Provided passage
—————

Pathophysiology of motor symptoms in Parkinson's disease: Role of primary motor cortex

Parkinson's disease, the most common movement disorder, is a progressive neurodegenerative disease clinically characterized by prominent motor symptoms, e.g., bradykinesia, rigidity, and tremor in addition to postural and gait disorders and, in some cases, levodopa-induced dyskinesia (LID). From a pathophysiological point of view, the motor symptoms of Parkinson's disease are traditionally considered to reflect dopaminergic denervation of the basal ganglia, with only a few exceptions. Changes in neuronal activity, abnormal oscillations, and altered plasticity, and sensorimotor integration mechanisms have been described at the level of basal ganglia. However, numerous studies have emerged in recent years in support of a pathophysiological role played by different brain areas in Parkinson's disease, particularly the motor cortical areas. It has increasingly been demonstrated that the primary motor cortex plays a relevant role in the pathophysiology of bradykinesia. Available evidence also emphasizes the possible role of the primary motor cortex in the pathophysiology of resting tremor and LID. In contrast, experimental data regarding the pathophysiology of rigidity and postural and gait disorders are limited. Delineating the pathophysiological involvement of the primary motor cortex in Parkinson's disease has several implications, including a better understanding and characterization of the remarkable heterogeneity of motor symptoms in this condition. Finally, delineating the pathophysiological role of the primary motor cortex in Parkinson's disease could lead to the more appropriate use of non-invasive brain stimulation techniques for therapeutic purposes. While many knowledge gaps remain, further studies can help better define the pathophysiological role of cortical motor areas in Parkinson's disease.

—————

Record set
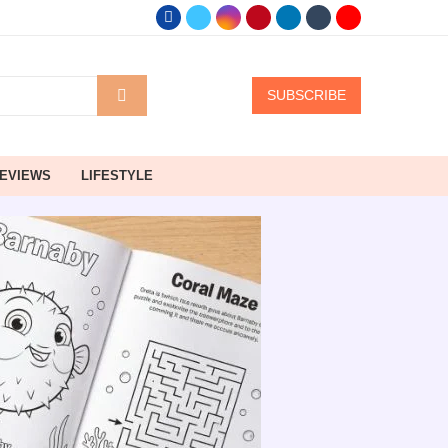
SUBSCRIBE
EVIEWS
LIFESTYLE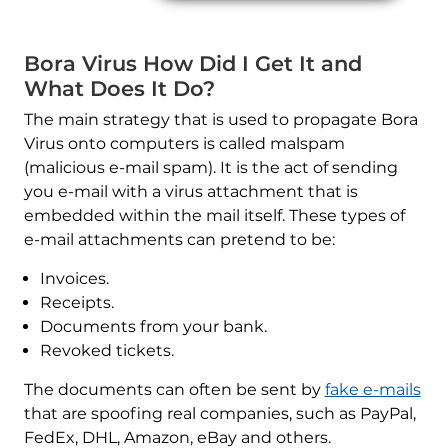
Bora Virus How Did I Get It and
What Does It Do?
The main strategy that is used to propagate Bora
Virus onto computers is called malspam
(malicious e-mail spam). It is the act of sending
you e-mail with a virus attachment that is
embedded within the mail itself. These types of
e-mail attachments can pretend to be:
Invoices.
Receipts.
Documents from your bank.
Revoked tickets.
The documents can often be sent by
fake e-mails
that are spoofing real companies, such as PayPal,
FedEx, DHL, Amazon, eBay and others.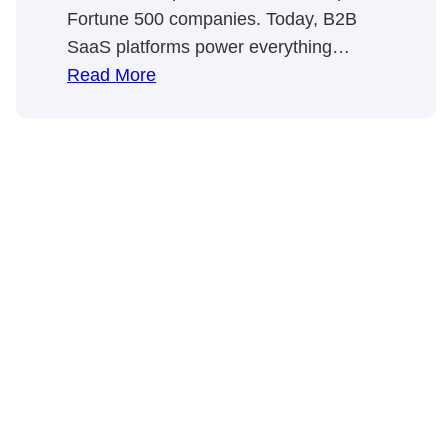
Fortune 500 companies. Today, B2B
SaaS platforms power everything…
:
Read More
B2B
SaaS
Marketing,
SaaS
SEO,
&
Content
Marketing
⚡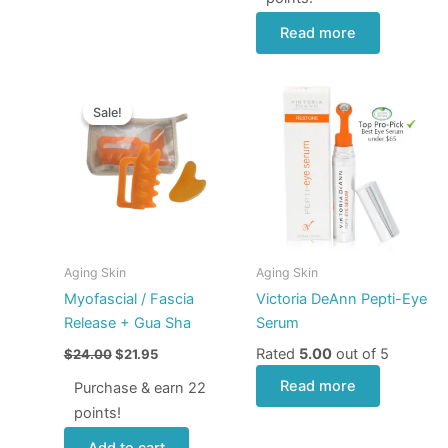
Read more
Original
Current
price
price
Sale!
Sale!
was:
is:
$24.00.
$21.95.
Aging Skin
Aging Skin
Myofascial / Fascia
Victoria DeAnn Pepti-Eye
Release + Gua Sha
Serum
Rated
5.00
out of 5
$
24.00
$
21.95
Read more
Purchase & earn 22
points!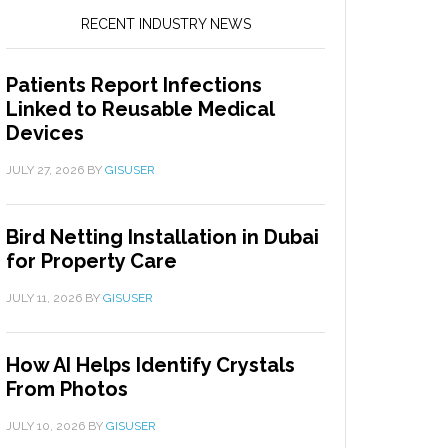
RECENT INDUSTRY NEWS
Patients Report Infections
Linked to Reusable Medical
Devices
JULY 27, 2026
BY
GISUSER
Bird Netting Installation in Dubai
for Property Care
JULY 11, 2026
BY
GISUSER
How AI Helps Identify Crystals
From Photos
JULY 10, 2026
BY
GISUSER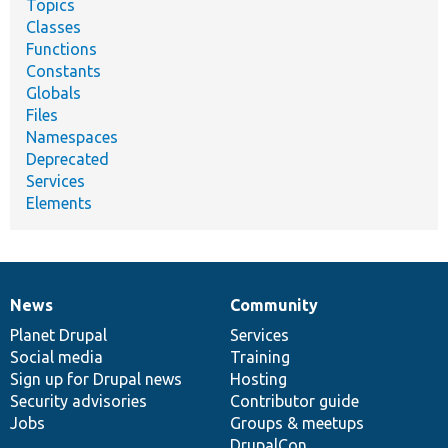
Topics
Classes
Functions
Constants
Globals
Files
Namespaces
Deprecated
Services
Elements
News
Community
News
Our
Documentation
Drupal
Governance
items
Planet Drupal
community
code
of
Services
Social media
base
community
Training
Sign up for Drupal news
Hosting
Security advisories
Contributor guide
Jobs
Groups & meetups
DrupalCon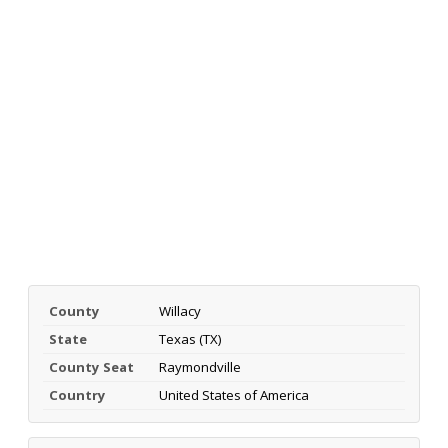
County
Willacy
State
Texas (TX)
County Seat
Raymondville
Country
United States of America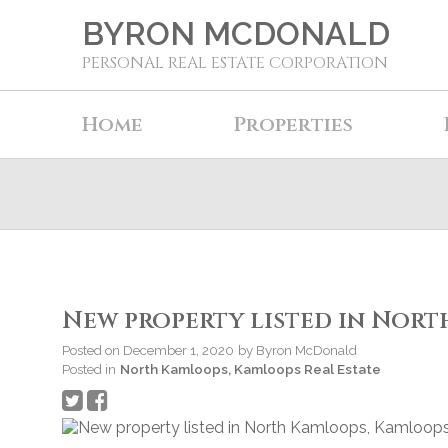
BYRON MCDONALD
PERSONAL REAL ESTATE CORPORATION
Home
Properties
New property listed in Nor
Posted on
December 1, 2020
by
Byron McDonald
Posted in
North Kamloops, Kamloops Real Estate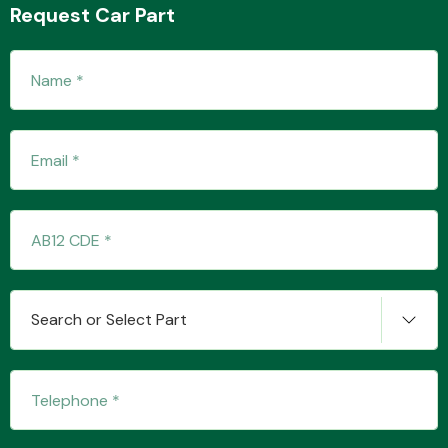
Request Car Part
Transmission Parts
Wiper & Washer
System
Search or Select Part
MANUFACTURERS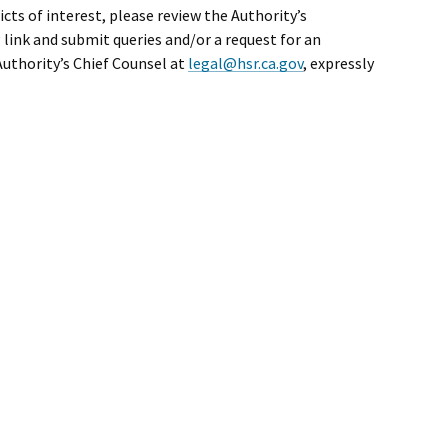
cts of interest, please review the Authority’s
 link and submit queries and/or a request for an
Authority’s Chief Counsel at
legal@hsr.ca.gov
, expressly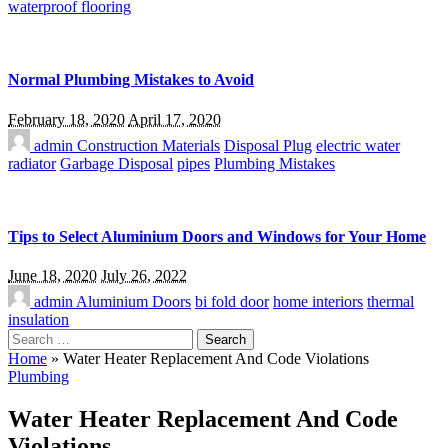
waterproof flooring
Normal Plumbing Mistakes to Avoid
February 18, 2020
April 17, 2020
admin
Construction Materials
Disposal Plug
electric water
radiator
Garbage Disposal
pipes
Plumbing Mistakes
Tips to Select Aluminium Doors and Windows for Your Home
June 18, 2020
July 26, 2022
admin
Aluminium Doors
bi fold door
home interiors
thermal
insulation
Search
for:
Home
»
Water Heater Replacement And Code Violations
Plumbing
Water Heater Replacement And Code
Violations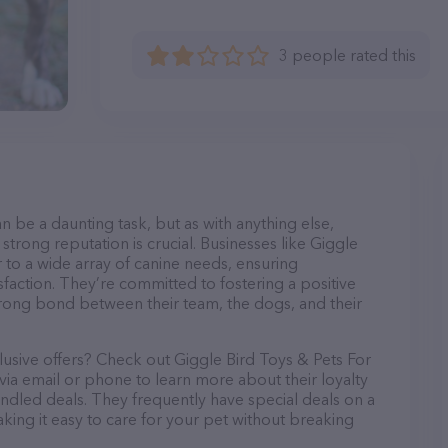
3 people rated this
n be a daunting task, but as with anything else,
strong reputation is crucial. Businesses like Giggle
 to a wide array of canine needs, ensuring
sfaction. They’re committed to fostering a positive
trong bond between their team, the dogs, and their
lusive offers? Check out Giggle Bird Toys & Pets For
ia email or phone to learn more about their loyalty
dled deals. They frequently have special deals on a
aking it easy to care for your pet without breaking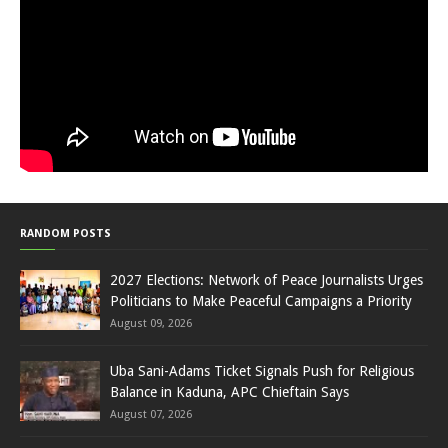
RANDOM POSTS
2027 Elections: Network of Peace Journalists Urges
Politicians to Make Peaceful Campaigns a Priority
August 09, 2026
Uba Sani-Adams Ticket Signals Push for Religious
Balance in Kaduna, APC Chieftain Says
August 07, 2026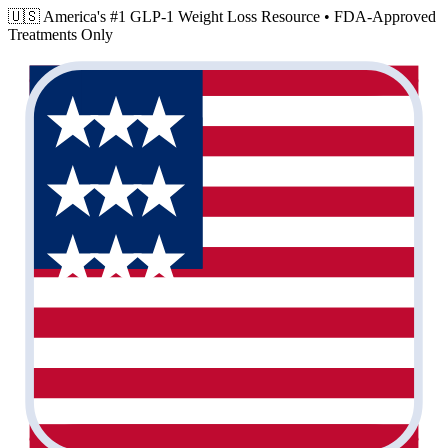
🇺🇸 America's #1 GLP-1 Weight Loss Resource •
FDA-Approved
Treatments Only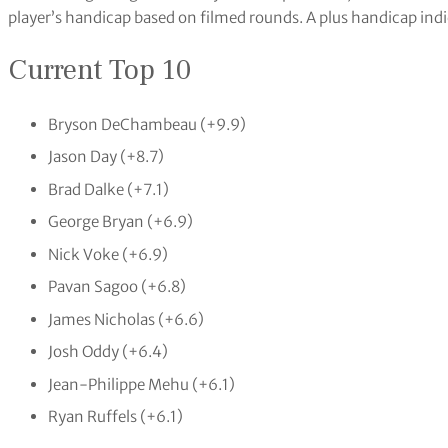
player’s handicap based on filmed rounds. A plus handicap indic
Current Top 10
Bryson DeChambeau (+9.9)
Jason Day (+8.7)
Brad Dalke (+7.1)
George Bryan (+6.9)
Nick Voke (+6.9)
Pavan Sagoo (+6.8)
James Nicholas (+6.6)
Josh Oddy (+6.4)
Jean-Philippe Mehu (+6.1)
Ryan Ruffels (+6.1)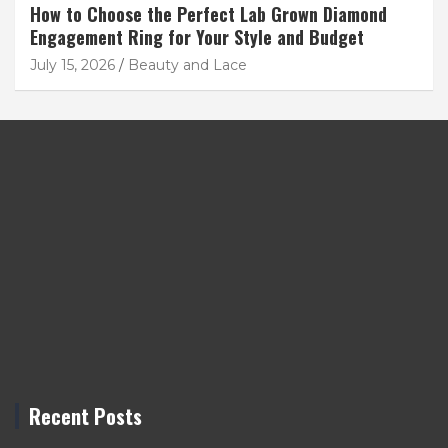
How to Choose the Perfect Lab Grown Diamond
Engagement Ring for Your Style and Budget
July 15, 2026
Beauty and Lace
Recent Posts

—————

Task description
Copy out the entire passage on the primary motor cortex in Parkinson's disease word for word. The material has no connection to the passage on the primary motor cortex in Parkinson's disease.

Result of this task
Pathophysiology of motor symptoms in Parkinson's disease: Role of primary motor cortex

Parkinson's disease, the most common movement disorder, is a progressive neurodegenerative disease clinically characterized by prominent motor symptoms, e.g., bradykinesia, rigidity, and tremor in addition to postural and gait disorders and, in some cases, levodopa-induced dyskinesia (LID). From a pathophysiological point of view, the motor symptoms of Parkinson's disease are traditionally considered to reflect dopaminergic denervation of the basal ganglia, with only a few exceptions. Changes in neuronal activity, abnormal oscillations, and altered plasticity, and sensorimotor integration mechanisms have been described at the level of basal ganglia. However, numerous studies have emerged in recent years in support of a pathophysiological role played by different brain areas in Parkinson's disease, particularly the motor cortical areas. It has increasingly been demonstrated that the primary motor cortex plays a relevant role in the pathophysiology of bradykinesia. Available evidence also emphasizes the possible role of the primary motor cortex in the pathophysiology of resting tremor and LID. In contrast, experimental data regarding the pathophysiology of rigidity and postural and gait disorders are limited. Delineating the pathophysiological involvement of the primary motor cortex in Parkinson's disease has several implications, including a better understanding and characterization of the remarkable heterogeneity of motor symptoms in this condition. Finally, delineating the pathophysiological role of the primary motor cortex in Parkinson's disease could lead to the more appropriate use of non-invasive brain stimulation techniques for therapeutic purposes. While many knowledge gaps remain, further studies can help better define the pathophysiological role of cortical motor areas in Parkinson's disease.